Introducing pjnath – Open Source ICE, STUN, and TURN for NAT Traversal

During the past few weeks, I’ve been busy with implementing ICE (Interactive Connectivity Establishment, with the latest draft as of now is draft-ietf-mmusic-ice-15.txt), and I think now at least I have something that’s quite usable and stable to use.

There’s Something about ICE..

For those who are new to ICE, ICE is probably the most comprehensive method for traversing NAT, for multimedia communications. It provides a method to find the best route to use by both endpoints, and it solves various problems with NAT, such as when both endpoints are behind the same NAT box and no hairpin is available, and when both endpoints are behind symmetric NATs (which in this case, a relay will be used). Please see draft-ietf-mmusic-ice-15.txt for more information.

It’s one heck of a protocol though! First of all, ICE doesn’t run on itself, and instead it uses STUN protocol (Session Traversal Utilities for NAT, with the latest draft is draft-ietf-behave-rfc3489bis-06) for doing the connectivity checks. And for relaying, it uses TURN (Obtaining Relay Addresses from Simple Traversal Underneath NAT, with the latest draft is draft-ietf-behave-turn-03). Combined, they amount to 103+61+44=208 worth of pages of protocol specification to follow! I guess that’s probably why the “Simple” word was removed from the STUN acronym. 😉

Anyway, I think the timing is good to support these protocols now. ICE has just got WGLC-ed (Work Group Last Call) a week ago, and STUN draft is also maturing (TURN is a bit farther behind). In fact, the timing is perfect, as we can also contribute to finding bugs in the specs before they got RFC-ed (this is not to say that we’re expert in any kind!). Had we implemented these sooner, we would have been caught with the changes in the protocol, as many projects seem to have found themselves with.

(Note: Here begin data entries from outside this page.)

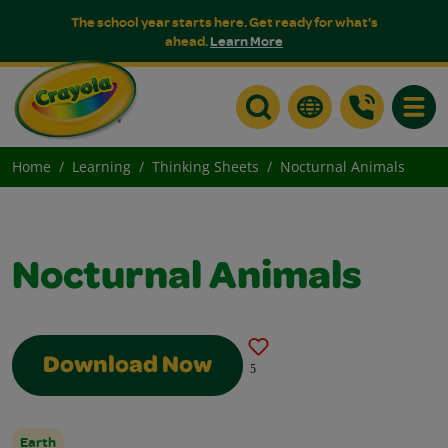
The school year starts here. Get ready for what's
ahead.
Learn More
Toggle
Home
Learning
Thinking Sheets
Nocturnal Animals
Nocturnal Animals
Download Now
5
Earth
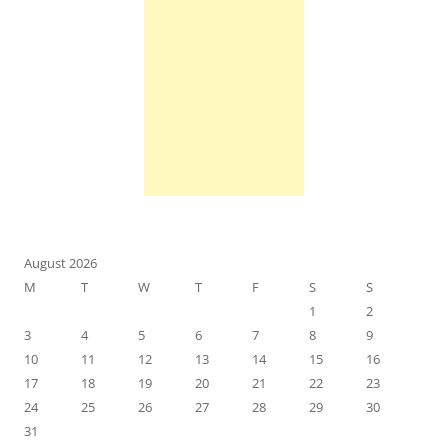
August 2026
M
T
W
T
F
S
S
1
2
3
4
5
6
7
8
9
10
11
12
13
14
15
16
17
18
19
20
21
22
23
24
25
26
27
28
29
30
31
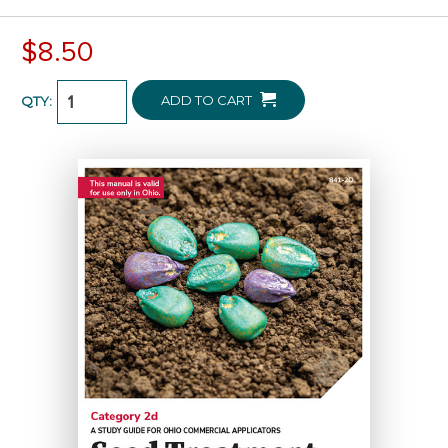
$8.50
ADD TO CART
QTY:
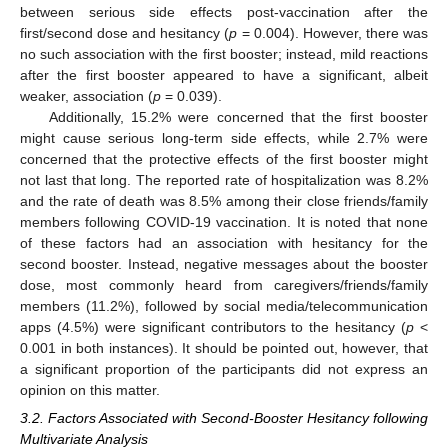
between serious side effects post-vaccination after the
first/second dose and hesitancy (
p
= 0.004). However, there was
no such association with the first booster; instead, mild reactions
after the first booster appeared to have a significant, albeit
weaker, association (
p
= 0.039).
Additionally, 15.2% were concerned that the first booster
might cause serious long-term side effects, while 2.7% were
concerned that the protective effects of the first booster might
not last that long. The reported rate of hospitalization was 8.2%
and the rate of death was 8.5% among their close friends/family
members following COVID-19 vaccination. It is noted that none
of these factors had an association with hesitancy for the
second booster. Instead, negative messages about the booster
dose, most commonly heard from caregivers/friends/family
members (11.2%), followed by social media/telecommunication
apps (4.5%) were significant contributors to the hesitancy (
p
<
0.001 in both instances). It should be pointed out, however, that
a significant proportion of the participants did not express an
opinion on this matter.
3.2. Factors Associated with Second-Booster Hesitancy following
Multivariate Analysis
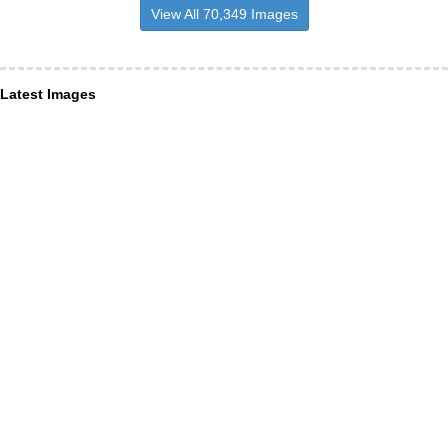
View All 70,349 Images
Latest Images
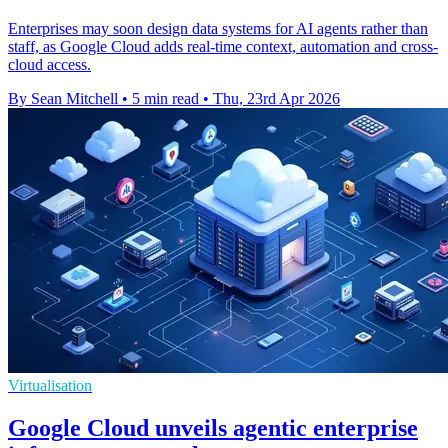
Enterprises may soon design data systems for AI agents rather than
staff, as Google Cloud adds real-time context, automation and cross-
cloud access.
By Sean Mitchell
•
5 min read
•
Thu, 23rd Apr 2026
Virtualisation
Google Cloud unveils agentic enterprise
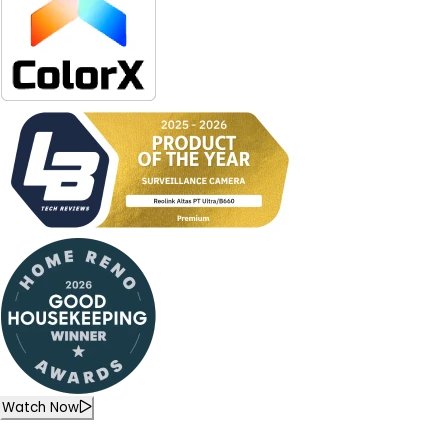
Watch Now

PJNATH – NAT Traversal Helper Library

So here they are, PJNATH – Open Source NAT Traversal Helper supporting STUN, TURN, and ICE (clicking the link will get you to the documentation).

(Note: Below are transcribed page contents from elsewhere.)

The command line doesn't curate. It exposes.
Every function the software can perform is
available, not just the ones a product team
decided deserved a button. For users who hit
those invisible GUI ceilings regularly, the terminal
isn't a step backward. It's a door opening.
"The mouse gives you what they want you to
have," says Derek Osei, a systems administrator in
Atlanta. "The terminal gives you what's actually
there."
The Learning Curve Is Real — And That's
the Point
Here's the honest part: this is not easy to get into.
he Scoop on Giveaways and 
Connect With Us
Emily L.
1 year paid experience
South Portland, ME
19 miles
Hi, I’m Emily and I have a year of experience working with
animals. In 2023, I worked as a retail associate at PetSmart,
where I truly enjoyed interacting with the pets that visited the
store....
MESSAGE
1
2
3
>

PJNATH is a new library within PJ projects, along side PJLIB, PJSIP, PJMEDIA, etc., and it consists of these:

In the future, maybe we can also put other NAT traversal methods such as UPnP or SOCKS in this library as well.

To accommodate ICE, PJMEDIA and PJSUA libraries have been updated too:

  • In PJMEDIA, we have a new media transport called pjmedia_ice_transport,
  • In PJSUA-LIB, the STUN settings have been moved from transport setting to global settings, and added option to enable ICE in the media settings.

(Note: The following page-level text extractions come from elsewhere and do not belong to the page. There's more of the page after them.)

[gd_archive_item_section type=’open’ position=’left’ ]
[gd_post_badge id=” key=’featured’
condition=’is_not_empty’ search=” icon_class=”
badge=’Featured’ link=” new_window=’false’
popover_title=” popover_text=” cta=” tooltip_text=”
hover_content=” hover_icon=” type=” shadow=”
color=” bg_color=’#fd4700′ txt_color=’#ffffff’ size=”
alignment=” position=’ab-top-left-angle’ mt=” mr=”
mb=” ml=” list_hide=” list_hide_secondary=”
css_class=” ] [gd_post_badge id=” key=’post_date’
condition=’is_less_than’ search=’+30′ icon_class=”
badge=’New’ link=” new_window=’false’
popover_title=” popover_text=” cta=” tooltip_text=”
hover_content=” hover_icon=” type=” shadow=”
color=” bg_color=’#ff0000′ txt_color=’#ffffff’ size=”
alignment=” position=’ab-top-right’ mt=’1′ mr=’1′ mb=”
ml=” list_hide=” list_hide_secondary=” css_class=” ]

And pjsua, the SIP UA console application, has been updated too. To enable ICE media transport, just add –use-ice in the command line argument, and pjsua will negotiate ICE in the offer/answer (it will fallback to normal media transport if ICE is not available in remote agent, of course).

So Does It Work?

Yes! (or, erm.. I think so!)

I’ve tried with running two pjsua’s behind the same NAT that doesn’t do hairpin, and the local address pair is used. And trying two pjsua’s behind different NATs, the public address pair is used. So it looks like it’s working!

More over, I’ve been testing it since last week, and quite few bugs have been found and fixed. And negotiation is pretty quick, around 100 ms with two endpoints on different ADSL line, even though the SDP answer was delayed in the proxy (ICE is able to start the checks early even when SDP answer hasn’t been received by caller).

But one of the major difficulties with testing ICE these days is practically there is no other freely available ICE implementation out there (I mean, ICE-14/15 compliant ones), so although ICE implementation in PJNATH does seem to work, and it follows ICE-15 closely, we couldn’t be sure that it is compliant until it talks with other implementation. So if any of you know one, please do let me know!


Interested to try them out?

PJNATH is part of 0.6 release and is not available in the stable branch (0.5.10). And unfortunately we haven’t released tarball for 0.6 yet, so for now just grab yourself a SVN client and pull the source from the trunk!